Media and Communications (2001)

The sky is the limit. These are the words Inuit filmmaker Zacharias Kunuk uses when asked what advice he has for Aboriginal youth. He speaks with authority. Now only 43, Mr. Kunuk is the co-founder of Isuma Productions, the first Inuit independent film production company in Canada. Now the inhabitants of the forbidding Arctic, the Inuit, can turn on their televisions and see productions that truly reflect who and what they are. Through subtitles, the peoples of southern Canada and the world at large can now join with them and view the Inuit world through the prism that is Mr. Kunuk’s camera. In 1981, he brought the Arctic’s first video portapack home with him to Igloolik, a remote community of 900 which had twice refused southern television, fearing for their culture. He never looked back. Soon, he confronted the non-Aboriginal production power-brokers – the CBC, Telefilm Canada and the National Film Board – over the rights of Inuit to make films in an Inuit voice and from their own perspective. Appropriately his first film was entitled From an Inuit Point of View.

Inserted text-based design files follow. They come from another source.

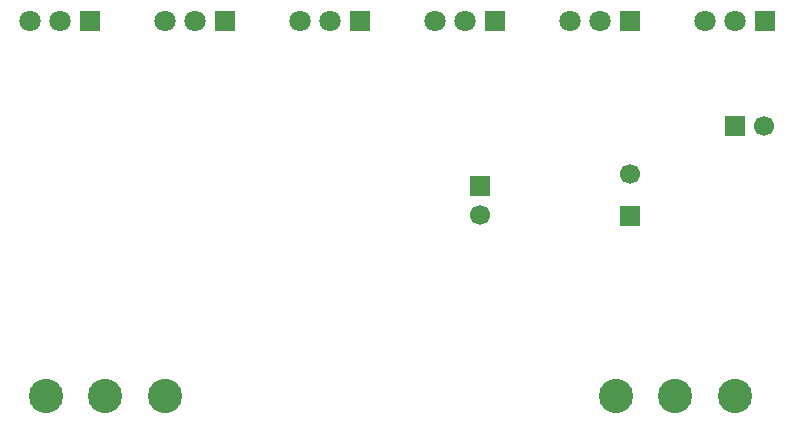
<source format=gbs>
G04 #@! TF.FileFunction,Soldermask,Bot*
%FSLAX46Y46*%
G04 Gerber Fmt 4.6, Leading zero omitted, Abs format (unit mm)*
G04 Created by KiCad (PCBNEW 4.0.2-stable) date 2016年05月15日日曜日 13:14:42*
%MOMM*%
G01*
G04 APERTURE LIST*
%ADD10C,0.100000*%
%ADD11C,1.700000*%
%ADD12R,1.700000X1.700000*%
%ADD13R,1.797000X1.797000*%
%ADD14C,1.797000*%
%ADD15C,2.899360*%
G04 APERTURE END LIST*
D10*
D11*
X199390000Y-110450000D03*
D12*
X199390000Y-107950000D03*
D11*
X212090000Y-106990000D03*
D12*
X212090000Y-110490000D03*
D11*
X223480000Y-102870000D03*
D12*
X220980000Y-102870000D03*
D13*
X223520000Y-93980000D03*
D14*
X220980000Y-93980000D03*
X218440000Y-93980000D03*
D13*
X212090000Y-93980000D03*
D14*
X209550000Y-93980000D03*
X207010000Y-93980000D03*
D13*
X200660000Y-93980000D03*
D14*
X198120000Y-93980000D03*
X195580000Y-93980000D03*
D13*
X189230000Y-93980000D03*
D14*
X186690000Y-93980000D03*
X184150000Y-93980000D03*
D13*
X177800000Y-93980000D03*
D14*
X175260000Y-93980000D03*
X172720000Y-93980000D03*
D13*
X166370000Y-93980000D03*
D14*
X163830000Y-93980000D03*
X161290000Y-93980000D03*
D15*
X215978740Y-125730000D03*
X210977480Y-125730000D03*
X220980000Y-125730000D03*
X167718740Y-125730000D03*
X162717480Y-125730000D03*
X172720000Y-125730000D03*
M02*

</source>
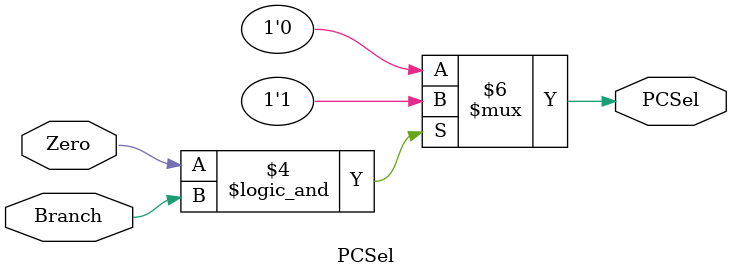
<source format=v>
`timescale 1ns / 1ps


/// PCSel ///
module PCSel(
input Zero,Branch,
output reg PCSel
);

always @(*)begin
 
    if(Zero == 1'b1 && Branch == 1'b1)begin // AND gate output if branch and zero are 1
        PCSel <= 1'b1;
        end
    else begin
        PCSel <= 1'b0;
        end
end

endmodule
</source>
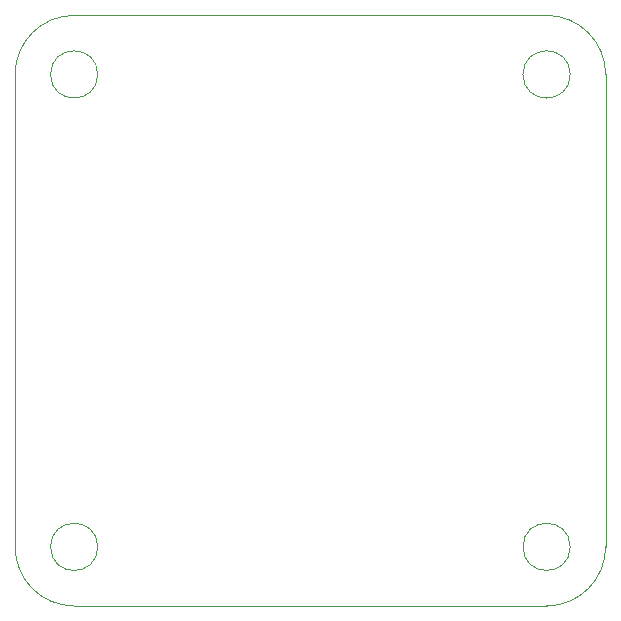
<source format=gm1>
G04 #@! TF.GenerationSoftware,KiCad,Pcbnew,9.0.2-9.0.2-0~ubuntu24.04.1*
G04 #@! TF.CreationDate,2025-06-08T21:46:17-05:00*
G04 #@! TF.ProjectId,FC,46432e6b-6963-4616-945f-706362585858,rev?*
G04 #@! TF.SameCoordinates,Original*
G04 #@! TF.FileFunction,Profile,NP*
%FSLAX46Y46*%
G04 Gerber Fmt 4.6, Leading zero omitted, Abs format (unit mm)*
G04 Created by KiCad (PCBNEW 9.0.2-9.0.2-0~ubuntu24.04.1) date 2025-06-08 21:46:17*
%MOMM*%
%LPD*%
G01*
G04 APERTURE LIST*
G04 #@! TA.AperFunction,Profile*
%ADD10C,0.050000*%
G04 #@! TD*
G04 APERTURE END LIST*
D10*
X195000000Y-50000000D02*
G75*
G02*
X200000000Y-55000000I0J-5000000D01*
G01*
X200000000Y-95000000D02*
X200000000Y-55000000D01*
X197000000Y-95000000D02*
G75*
G02*
X193000000Y-95000000I-2000000J0D01*
G01*
X193000000Y-95000000D02*
G75*
G02*
X197000000Y-95000000I2000000J0D01*
G01*
X150000000Y-55000000D02*
G75*
G02*
X155000000Y-50000000I5000000J0D01*
G01*
X155000000Y-100000000D02*
G75*
G02*
X150000000Y-95000000I0J5000000D01*
G01*
X155000000Y-100000000D02*
X195000000Y-100000000D01*
X155000000Y-50000000D02*
X195000000Y-50000000D01*
X157000000Y-55000000D02*
G75*
G02*
X153000000Y-55000000I-2000000J0D01*
G01*
X153000000Y-55000000D02*
G75*
G02*
X157000000Y-55000000I2000000J0D01*
G01*
X157000000Y-95000000D02*
G75*
G02*
X153000000Y-95000000I-2000000J0D01*
G01*
X153000000Y-95000000D02*
G75*
G02*
X157000000Y-95000000I2000000J0D01*
G01*
X200000000Y-95000000D02*
G75*
G02*
X195000000Y-100000000I-5000000J0D01*
G01*
X197000000Y-55000000D02*
G75*
G02*
X193000000Y-55000000I-2000000J0D01*
G01*
X193000000Y-55000000D02*
G75*
G02*
X197000000Y-55000000I2000000J0D01*
G01*
X150000000Y-55000000D02*
X150000000Y-95000000D01*
M02*

</source>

Mr. Kunuk has just released Atanaijuat (The Fast Runner), a $2 million historic thriller based on an ancient Inuit legend. He has also produced a television series called Ammiturmiut, which won the Best Series Award for the Inuit Broadcasting Corporation four years running. His films have been screened from Tokyo to Copenhagen and New York to Madrid. Though he’s been honoured around the world, Mr. Kunuk still fixes his own snowmobile at home in Igloolik, hunts seals at breathing holes, and remains true to an ancient past.